Election bill upsets civil rights group

Sunday, October 13, 2002

You know what? Maybe we should stop trying to please all the people all the time. Because the truth of the matter is, you can't get it done. I'm sitting here reading about Friday's Congressional approval of an election overhaul bill and you'd think the $4 billion measure would vastly improve the voting process in this nation. But not if you listen to those famous special interest groups. And I'm getting sick and tired if listening to their whining.

Legislators on both sides of the aisle gave resounding praise to the election overhaul bill which will fund new voting machines and virtually assure that a repeat of the Florida fiasco does not occur. The measure passed by a 7-1 margin in the House and will easily clear the Senate. President Bush has signaled his intent on signing the funding bill.

But civil rights groups opposed the bill and you won't believe their reasoning. LaShawn Warren, legislative counsel with the American Civil Liberties Union said the measure "turns back the clock on four decades of voting rights advances. Instead of making sure that the voting process is inclusive, this bill provides tools to exclude people from the voting process."

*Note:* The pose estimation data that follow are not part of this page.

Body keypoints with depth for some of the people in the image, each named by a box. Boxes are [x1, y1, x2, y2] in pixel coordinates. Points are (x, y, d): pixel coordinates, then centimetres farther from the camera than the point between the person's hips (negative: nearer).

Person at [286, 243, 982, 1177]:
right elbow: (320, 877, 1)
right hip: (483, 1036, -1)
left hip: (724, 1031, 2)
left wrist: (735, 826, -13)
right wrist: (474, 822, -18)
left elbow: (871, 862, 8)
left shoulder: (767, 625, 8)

You want to know what those "tools" are that will exclude people from voting? Identification. That's right the civil rights groups oppose the provision that would require voters to show a photo identification or a utility bill or virtually any other document that proves they are who they say they are. Hispanic groups too said that first time Hispanic voters would be reluctant to show an ID out of some fear of the federal government.

The simple act of proving your identity would have solved a great deal of problems in St. Louis two years ago when civil rights groups there protested about "voter disenfranchisement." Had the voters simply identified themselves and registered to vote, there would have been no problem.

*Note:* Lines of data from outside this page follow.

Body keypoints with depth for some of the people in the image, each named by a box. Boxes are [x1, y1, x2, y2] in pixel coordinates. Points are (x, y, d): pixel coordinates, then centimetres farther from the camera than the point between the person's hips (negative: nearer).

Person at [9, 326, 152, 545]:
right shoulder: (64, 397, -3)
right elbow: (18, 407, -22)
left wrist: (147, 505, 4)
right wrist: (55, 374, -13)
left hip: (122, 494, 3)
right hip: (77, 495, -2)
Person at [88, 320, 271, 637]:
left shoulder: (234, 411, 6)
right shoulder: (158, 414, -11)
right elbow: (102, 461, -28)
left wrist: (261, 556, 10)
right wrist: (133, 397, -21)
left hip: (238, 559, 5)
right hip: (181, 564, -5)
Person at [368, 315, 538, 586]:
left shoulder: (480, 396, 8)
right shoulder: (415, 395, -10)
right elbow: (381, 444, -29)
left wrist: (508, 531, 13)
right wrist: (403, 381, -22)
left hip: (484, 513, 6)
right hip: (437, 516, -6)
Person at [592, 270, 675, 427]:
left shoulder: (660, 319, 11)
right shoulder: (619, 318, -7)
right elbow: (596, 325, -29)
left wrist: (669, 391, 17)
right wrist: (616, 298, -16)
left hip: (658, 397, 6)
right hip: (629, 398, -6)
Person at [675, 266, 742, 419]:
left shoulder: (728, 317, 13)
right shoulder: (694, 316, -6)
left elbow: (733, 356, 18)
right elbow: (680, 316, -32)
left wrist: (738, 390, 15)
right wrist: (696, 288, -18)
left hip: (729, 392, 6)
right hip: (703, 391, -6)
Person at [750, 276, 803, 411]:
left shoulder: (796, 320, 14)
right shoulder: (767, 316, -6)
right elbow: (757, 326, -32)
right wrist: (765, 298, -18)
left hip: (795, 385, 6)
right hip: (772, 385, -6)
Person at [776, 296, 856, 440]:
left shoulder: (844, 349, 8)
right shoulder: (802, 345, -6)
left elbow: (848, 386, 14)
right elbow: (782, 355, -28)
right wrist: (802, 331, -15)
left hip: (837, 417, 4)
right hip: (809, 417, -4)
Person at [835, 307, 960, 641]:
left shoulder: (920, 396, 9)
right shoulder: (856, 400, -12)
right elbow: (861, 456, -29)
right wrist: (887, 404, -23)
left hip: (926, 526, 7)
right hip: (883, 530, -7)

I'm proud that Congress recognized the problem with antiquated voting machines. And I'm glad they are going to spend nearly $4 billion in taxpayer money to solve this problem. But I'm disgusted that some groups will never agree with the majority until they are handed their every wish and whim.

If you want a voice in this nation, register to vote, be able to identify yourself and turn out on election day. That rule should apply to everyone. End of story!